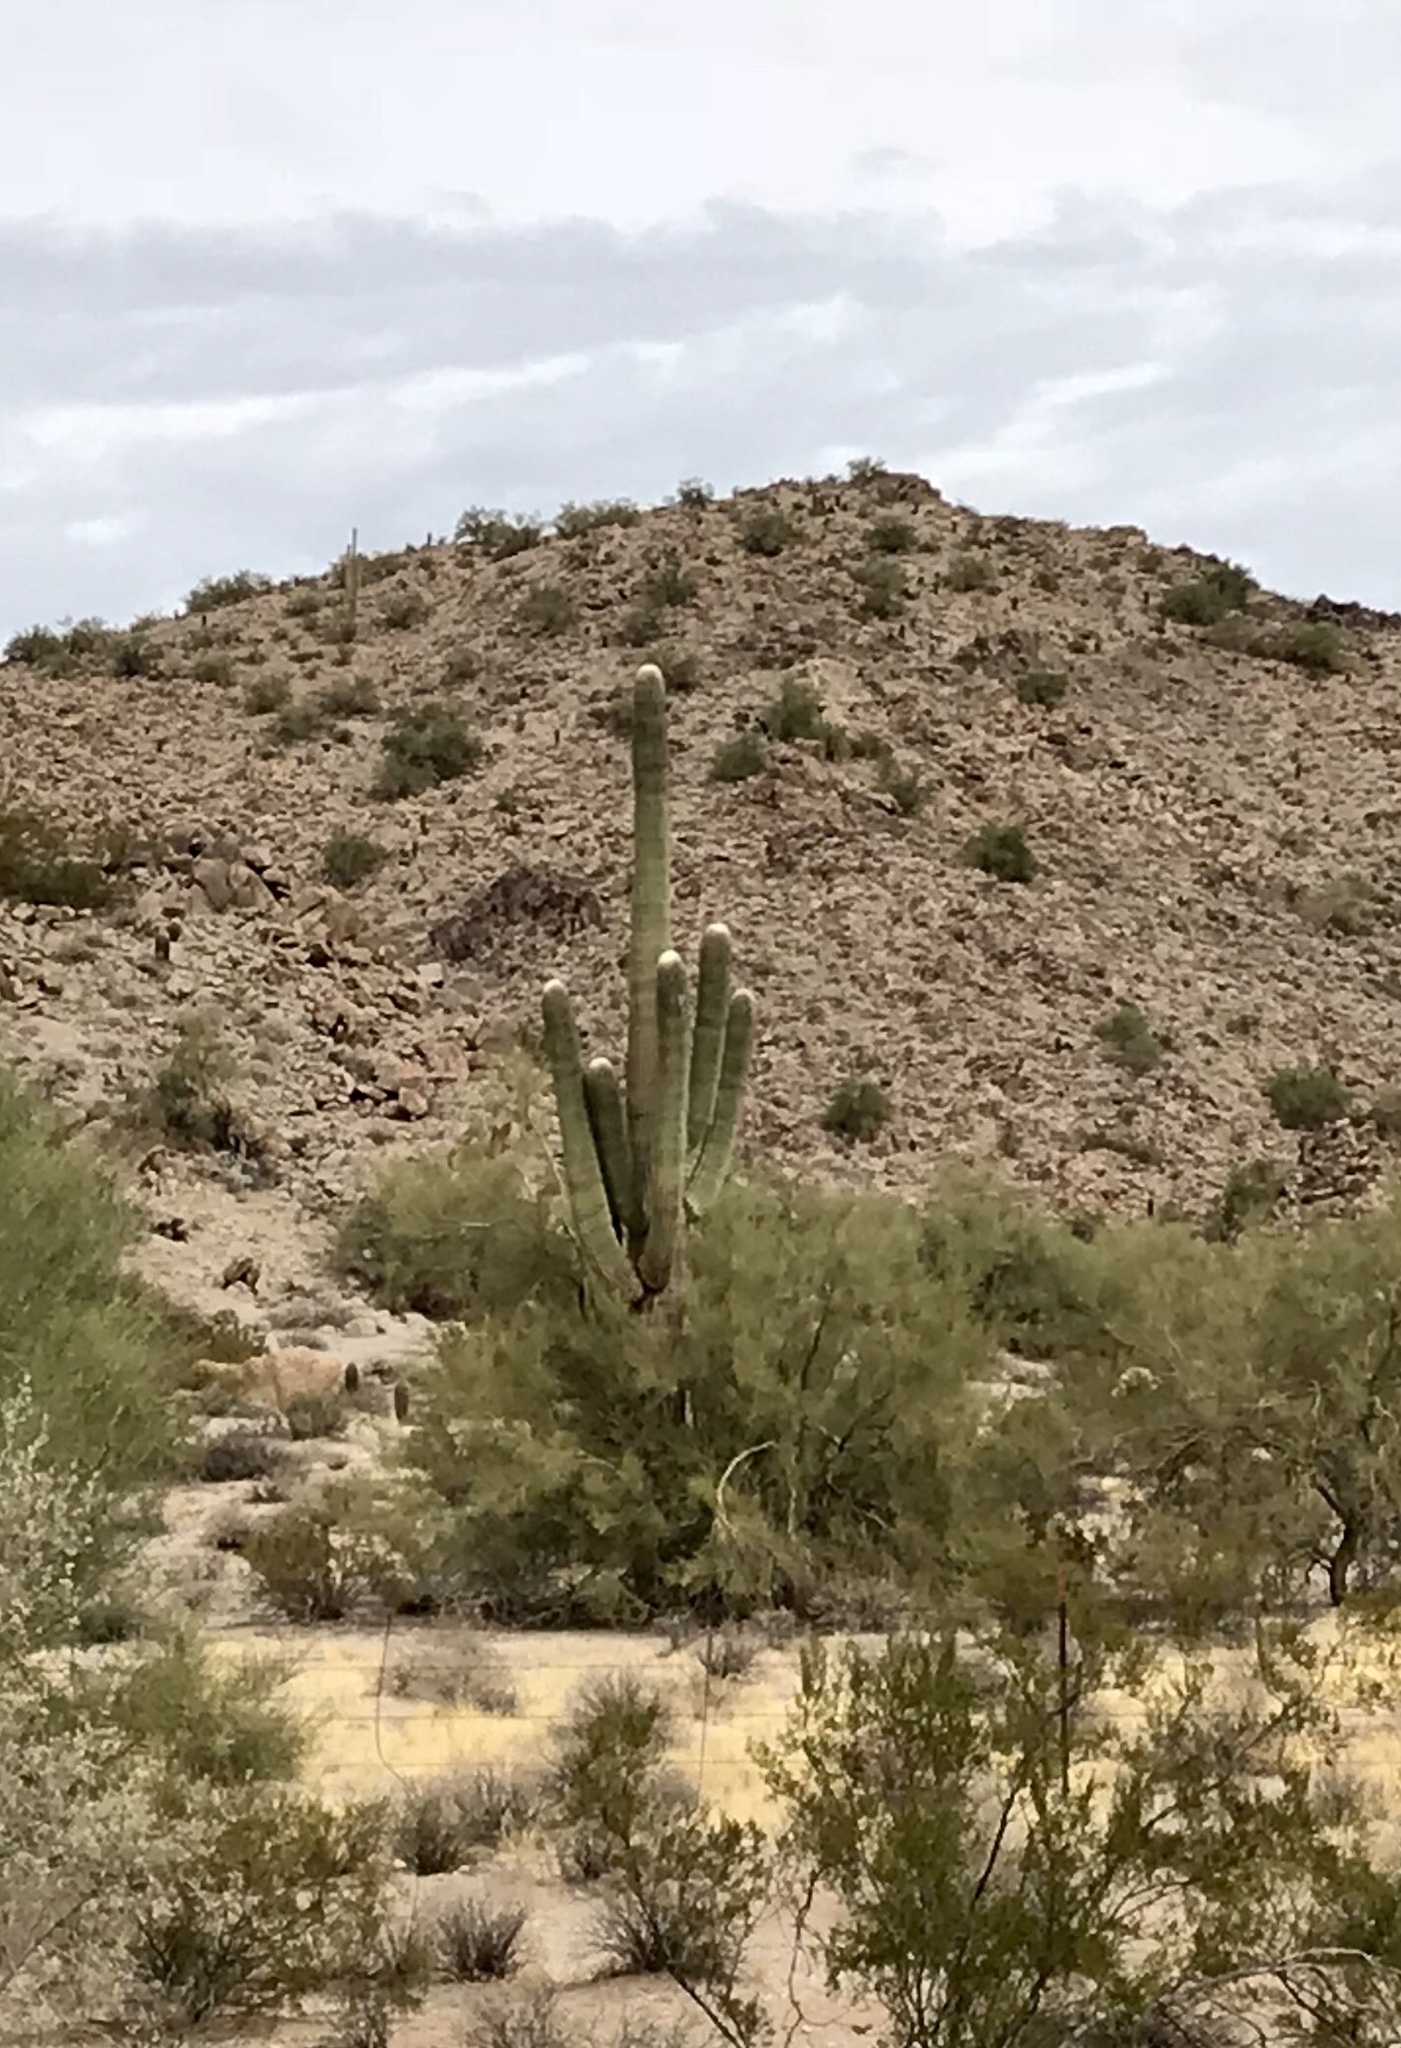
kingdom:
* * *
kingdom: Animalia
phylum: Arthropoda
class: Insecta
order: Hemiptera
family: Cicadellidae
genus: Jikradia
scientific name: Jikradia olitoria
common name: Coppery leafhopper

Task details
Return the lines above exactly as they appear, starting at the line containing "phylum: Arthropoda" and ending at the line containing "common name: Coppery leafhopper", with both of those lines included.

Solution for this exercise
phylum: Arthropoda
class: Insecta
order: Hemiptera
family: Cicadellidae
genus: Jikradia
scientific name: Jikradia olitoria
common name: Coppery leafhopper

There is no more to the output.